Option Pros Cons Why not chosen
Scatter-only (drop the lines, plot each picked-CRF as a marker) Trivial change; no plumbing; no misleading line Loses the rate-quality story; user can't see codec curves; pareto-frontier is the only line Less informative; doesn't surface the codec's intrinsic R-Q shape
From-bisect-samples (chosen) Plots genuine codec R-Q curves; no overshoot artefact; picked-CRF still highlighted; pareto preserved Schema additive change; touches bisect + compare + report + CLI ingest Strictly more informative; the bisect already computed these — just plumbing
Hull-fit per codec (fit a smooth log-linear hull through the picked points) Smooth curve; one line per codec Hides the discrete CRF cells the bisect actually probed; the "fit" is fiction unless calibrated Adds a model with no evidence it matches the codec; defeats the "real measurements" purpose
Keep defaults at 85,90,92,95 No CLI surface change Premium-only sweep; ignores the broadcast / low-streaming operating range The whole point of the compare sweep is to inform encoding decisions; defaults that don't match real operating points are misleading

Consequences

  • Positive: rate-quality chart now shows genuine codec curves; no impossible downward dips.
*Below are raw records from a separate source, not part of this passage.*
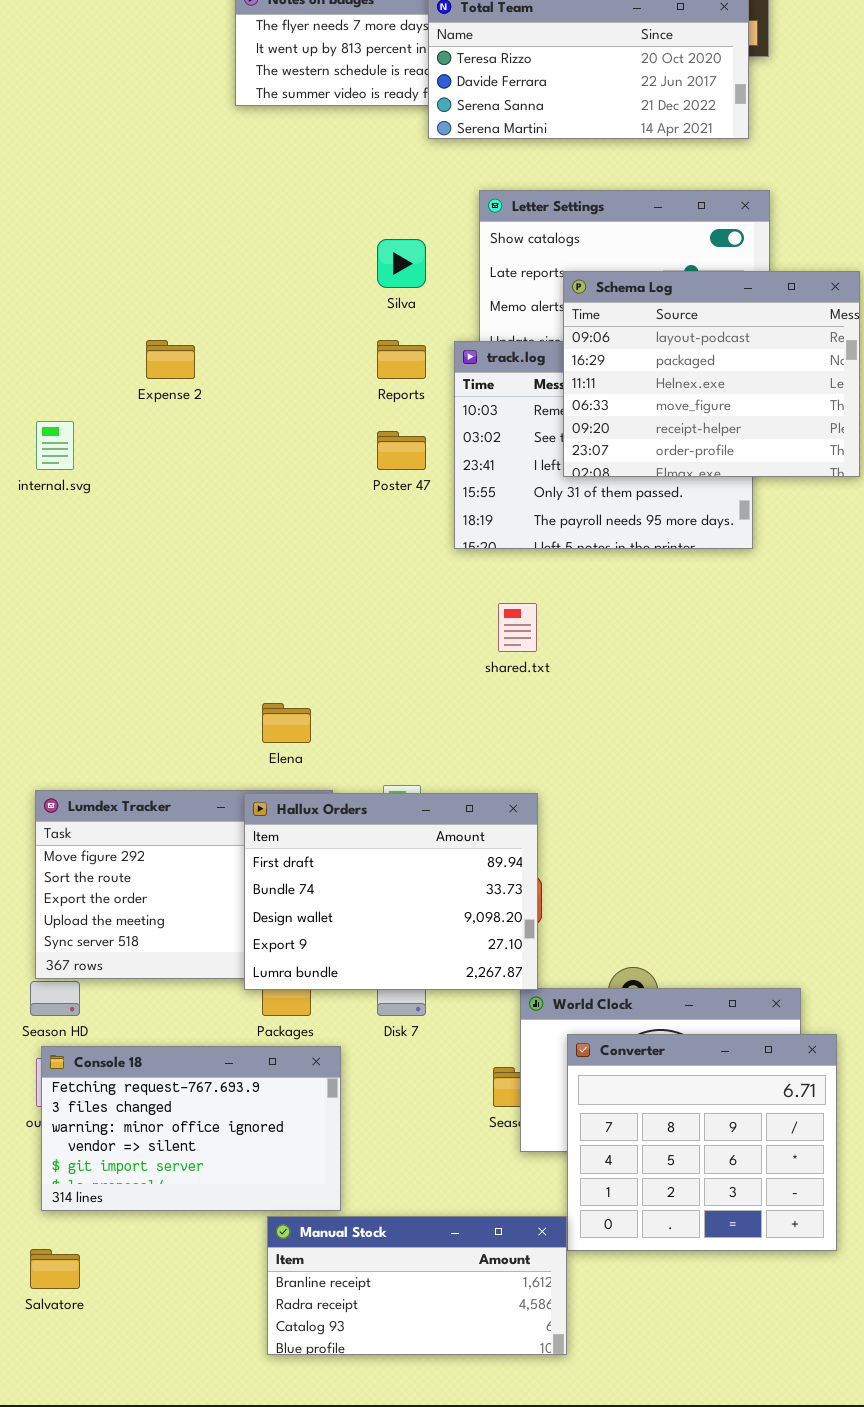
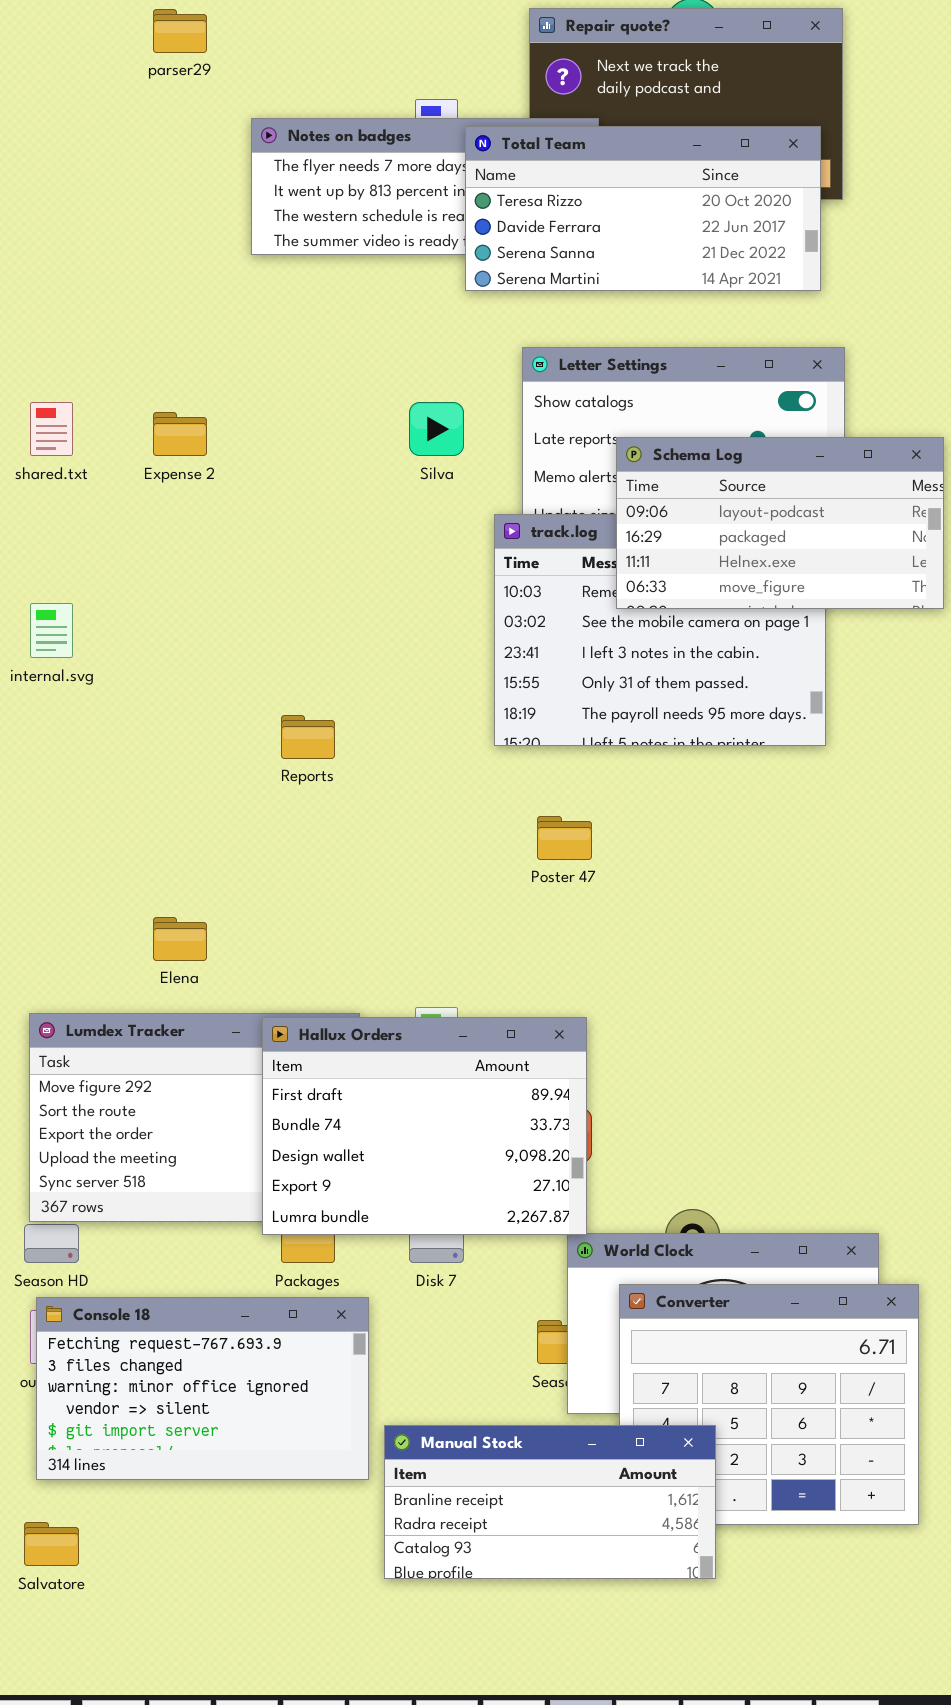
Schema Log: [563,271,860,477] -> [616,437,944,609], resized
Expense 2: [146,340,195,379] -> [153,412,207,456], moved
Reports: [377,340,426,379] -> [281,715,335,759], moved
Poster 47: [377,431,426,470] -> [537,816,592,860], moved
shared.txt: [498,603,537,652] -> [30,402,73,456], moved
Elena: [262,703,311,743] -> [153,917,207,961], moved
Manual Stock: [267,1216,567,1355] -> [384,1425,716,1579], moved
Default sweep covers realistic streaming targets. Bisect samples are exposed for downstream analysis (e.g. operator scripts that want the raw R-Q points).
  • Negative: v2 JSON payloads grow by ~3-5 sample dicts per (codec, target) row (~few KB per sweep). CSV intentionally drops the structured column (extrasaction="ignore" on the DictWriter) so the flat row contract is preserved.
  • Neutral / follow-ups: existing v10 reports (no bisect_samples) still render via the legacy chart with the caveat note — operators can opt in by regenerating the sweep with the new CLI. The new BisectSample and BisectSamplePoint types are exported from vmaftune.bisect and vmaftune.report respectively.

References

  • PR #1276 (ADR-0516) — multi-target sweep that introduced the bug pattern.
  • BBB 4K v10 report — the libx265 target 92 → 90.5 / target 95 → 95.3 case that motivated this ADR.
  • req (direct user request, 2026-05-18): "Pick option 2 — it's strictly more informative AND avoids the misleading connect-the-dots artifact. The bisect already probes 3-5 CRFs per (codec, target); just emit them in the JSON and the report renders them."
  • req: "Change default to a wider realistic range: 75,80,85,90,93 (5 points covering low-end streaming through premium). The top end stops at 93 (not 95) because 95+ requires bisect to push CRF too low and often misses, producing useless rows."